# New 642LS for her and 340PD for me



## gregg4 (Aug 26, 2011)

Have been looking for a CCW for myself and wife. Finally, settled on the S&W 642 LS Lady Smith for her and a 340PD for me. Just back from my LGS and off to the Pistol Permit office tomorrow to take care of paperwork then pick up the pistols saturday. Going to be a fun weekend getting used to these. Everyone I spoke to recommended these for us. What do you think? Happy to join the Smith & Wesson family!:mrgreen:


----------



## TedDeBearFrmHell (Jul 1, 2011)

gregg4 said:


> Have been looking for a CCW for myself and wife. Finally, settled on the S&W 642 LS Lady Smith for her and a 340PD for me. Just back from my LGS and off to the Pistol Permit office tomorrow to take care of paperwork then pick up the pistols saturday. Going to be a fun weekend getting used to these. Everyone I spoke to recommended these for us. What do you think?

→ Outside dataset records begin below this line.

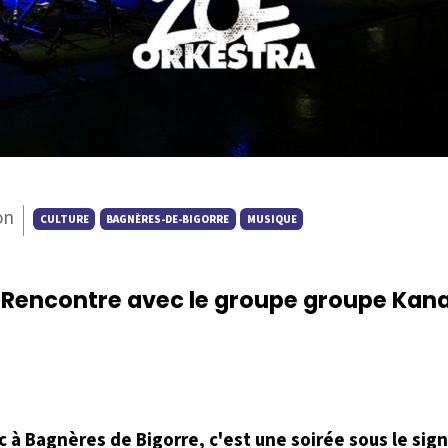
on
CULTURE
BAGNÈRES-DE-BIGORRE
MUSIQUE
Rencontre avec le groupe groupe Kan
—
c à Bagnères de Bigorre, c'est une soirée sous le sig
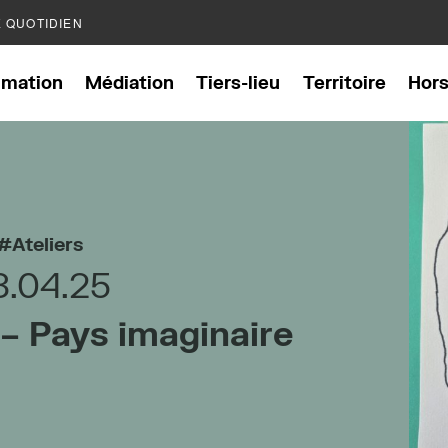
E QUOTIDIEN
mation
Médiation
Tiers-lieu
Territoire
Hor
Ateliers
3.04.25
– Pays imaginaire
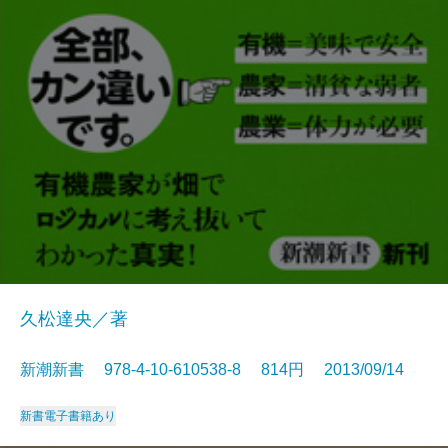
久松達央／著
新潮新書 978-4-10-610538-8 814円 2013/09/14
新書
電子書籍あり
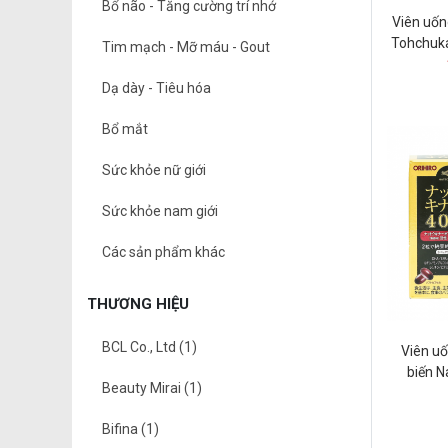
Bổ não - Tăng cường trí nhớ
Viên uốn
Tohchuka
Tim mạch - Mỡ máu - Gout
B
Dạ dày - Tiêu hóa
Bổ mắt
Sức khỏe nữ giới
Sức khỏe nam giới
Các sản phẩm khác
THƯƠNG HIỆU
BCL Co., Ltd (1)
Viên uốn
biến N
Beauty Mirai (1)
O
Bifina (1)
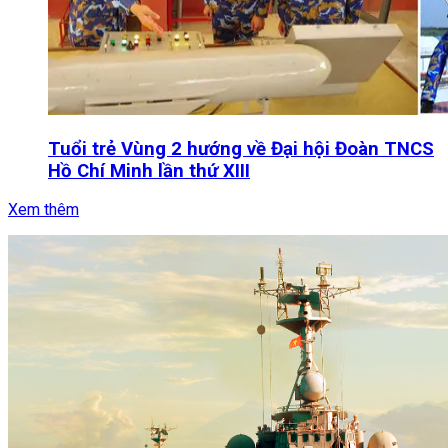
Tuổi trẻ Vùng 2 hướng về Đại hội Đoàn TNCS
Hồ Chí Minh lần thứ XIII
Xem thêm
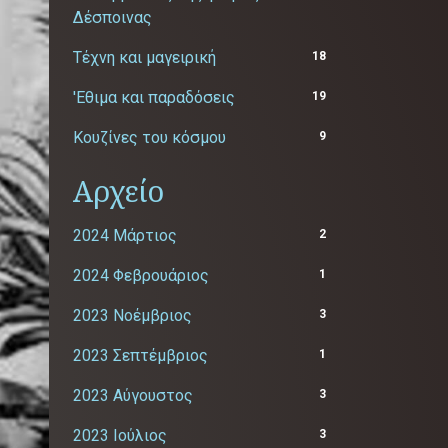
Δέσποινας
Τέχνη και μαγειρική
18
'Εθιμα και παραδόσεις
19
Κουζίνες του κόσμου
9
Αρχείο
2024 Μάρτιος
2
2024 Φεβρουάριος
1
2023 Νοέμβριος
3
2023 Σεπτέμβριος
1
2023 Αύγουστος
3
2023 Ιούλιος
3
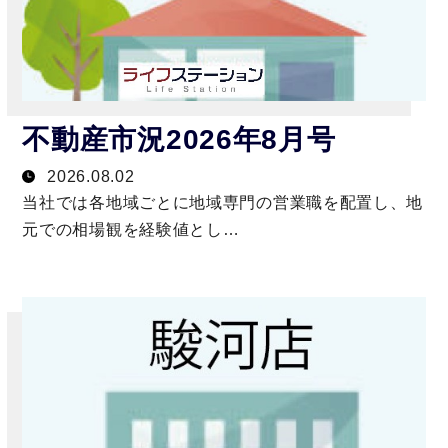
不動産市況2026年8月号
2026.08.02
当社では各地域ごとに地域専門の営業職を配置し、地
元での相場観を経験値とし…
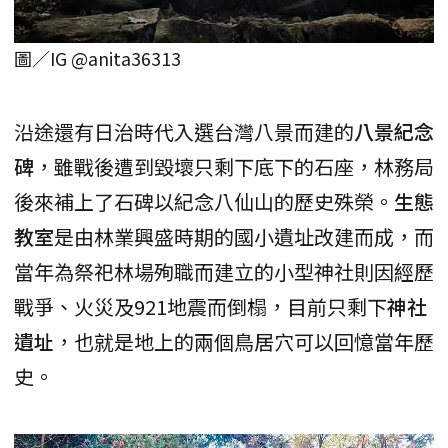
圖／IG @anita36313
沿途還有日治時代入選台灣八景而建的
八景紀念
碑
，雖戰後遭到毀壞只剩下底下的石座，林務局
後來補上了石碑以紀念八仙山的歷史殊榮。
生態
教室
是由林業興盛時期的國小遺址改建而成，而
當年為祭祀林場殉職而建立的小型神社則因經歷
戰爭、火災及921地震而倒榻，目前只剩下
神社
遺址
，也就是地上的兩個鳥居穴可以回憶當年歷
史。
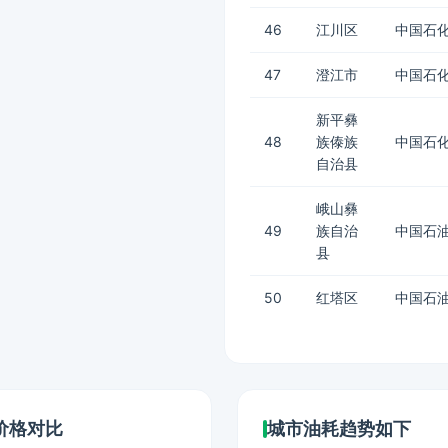
46
江川区
中国石化
47
澄江市
中国石化
新平彝
48
族傣族
中国石化
自治县
峨山彝
49
族自治
中国石油
县
50
红塔区
中国石油
价格对比
城市油耗趋势如下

Happy to join the Smith & Wesson family!:mrgreen:


welcome from southern oregon.

you got a couple of very good revolvers. if you are not used to the light weight .357 mag pistol the recoil of the 340pd may be a little much, if so take it down a notch and run .38 +p thru it and work up to the full power loads. good set of shooting gloves may help you adjust.

let us know how they feel after a range date.


----------